La reconnaissance savante
Jusqu'au XVIIe siècle, dans les universités de droit, on n'enseignait que les droits savants, c'est-à-dire le droit romain, et le droit canonique, qui avait un corpus, et qui avait des commentateurs, et une science du droit. Mais on considérait que les coutumes étaient du droit de tous les jours, du droit pratique, qui n'étaient pas digne d'un enseignement particulier, ou d'une réflexion particulière.
Au XVIIe siècle, on va changer le regard sur les coutumes, notamment à la faveur de ce mouvement, en faveur du droit commun coutumier, et Louis XIV, dans une ordonnance de 1679, ordonnance de Saint-Germain-en-Laye, va ordonner que dans toutes les universités de droit, il y ait un professeur de droit français, un professeur royal de droit français.
Ce professeur de droit français a pour charge d'enseigner le droit coutumier dans une logique intellectuelle.

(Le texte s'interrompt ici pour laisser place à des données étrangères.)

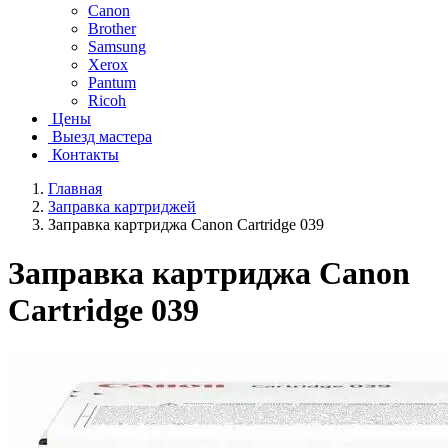
Canon
Brother
Samsung
Xerox
Pantum
Ricoh
Цены
Выезд мастера
Контакты
Главная
Заправка картриджей
Заправка картриджа Canon Cartridge 039
Заправка картриджа Canon
Cartridge 039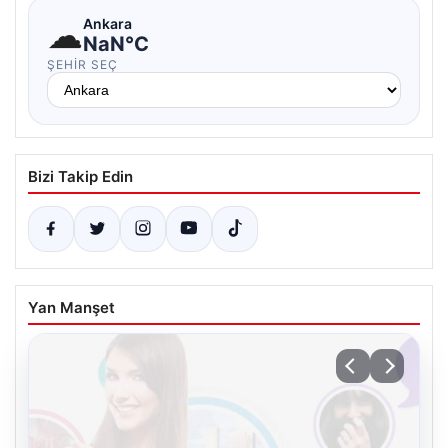
☁
Ankara
NaN°C
ŞEHIR SEÇ
Bizi Takip Edin
Yan Manşet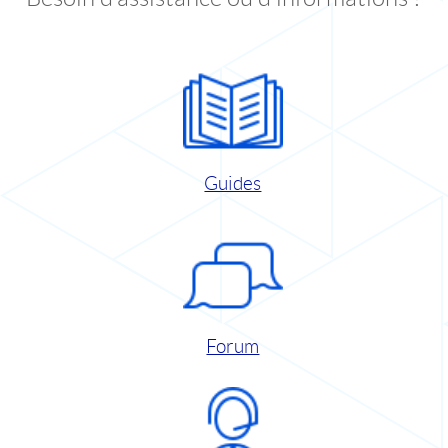
Guides
Forum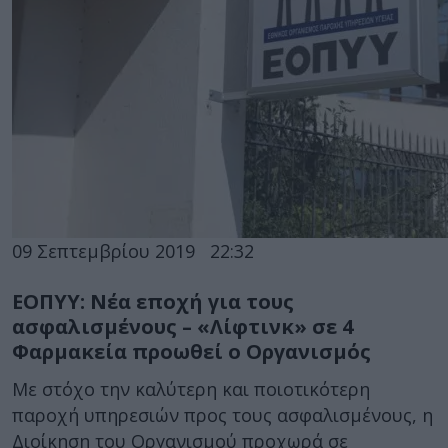
09 Σεπτεμβρίου 2019
22:32
ΕΟΠΥΥ: Νέα εποχή για τους
ασφαλισμένους – «Λίφτινκ» σε 4
Φαρμακεία προωθεί ο Οργανισμός
Με στόχο την καλύτερη και ποιοτικότερη
παροχή υπηρεσιών προς τους ασφαλισμένους, η
Διοίκηση του Οργανισμού προχωρά σε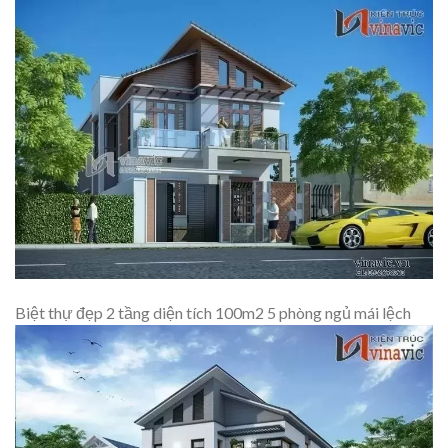
Biệt thự đẹp 2 tầng diện tích 100m2 5 phòng ngủ mái lệch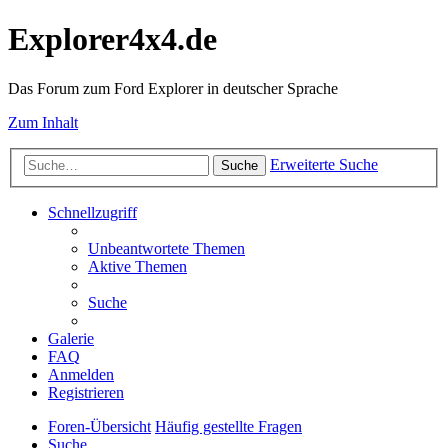
Explorer4x4.de
Das Forum zum Ford Explorer in deutscher Sprache
Zum Inhalt
Erweiterte Suche
Suche
Schnellzugriff
Unbeantwortete Themen
Aktive Themen
Suche
Galerie
FAQ
Anmelden
Registrieren
Foren-Übersicht
Häufig gestellte Fragen
Suche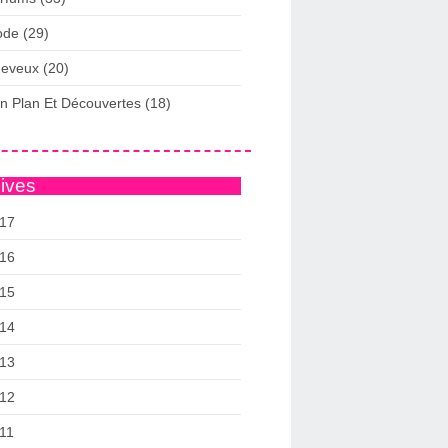
de (29)
eveux (20)
n Plan Et Découvertes (18)
ives
17
16
15
14
13
12
11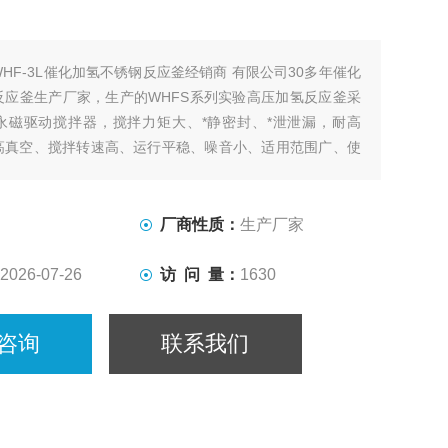
WHF-3L催化加氢不锈钢反应釜经销商 有限公司30多年催化
反应釜生产厂家，生产的WHFS系列实验高压加氢反应釜采
永磁驱动搅拌器，搅拌力矩大、*静密封、*泄泄漏，耐高
高真空、搅拌转速高、运行平稳、噪音小、适用范围广、使
作方便等特点，是实验室进行加氢或其他要求无泄漏的各种
理想装置。
厂商性质：
生产厂家
2026-07-26
访 问 量：
1630
咨询
联系我们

De nombreux de professeurs d'université à qui on a confié cette mission vont écrire des livres, et ces livres vont avoir une dimension savante, une dimension intellectuelle, et donc ainsi, le droit coutumier va se hisser à la hauteur d'un droit objet de réflexion, objet de comparaison, objet de spéculation intellectuelle.
Beaucoup d'ouvrages vont être publiés, il y a ceux qui précèdent le mouvement, les ouvrages de Loisel, de Coquille, et puis on va avoir d'autres ouvrages à la fin du XVIIe siècle et au XVIIIe siècle, qui s'intitulent souvent Principes ou Instituts, qui essaient de singer le vocabulaire que l'on utilisait pour le droit romain, et qui vont permettre à ce droit d'avoir une véritable reconnaissance académique, au même titre que le droit romain et le droit canonique, même si, encore une fois, ce mouvement en faveur du droit français, d'un droit spécifiquement français issu des coutumes, ce mouvement n'a jamais abouti pleinement au cours du XVIIe et va reculer au cours du XVIIIe siècle et il faudra donc la Révolution et l'Empire pour que l'on aboutisse à l'unification véritable du droit français.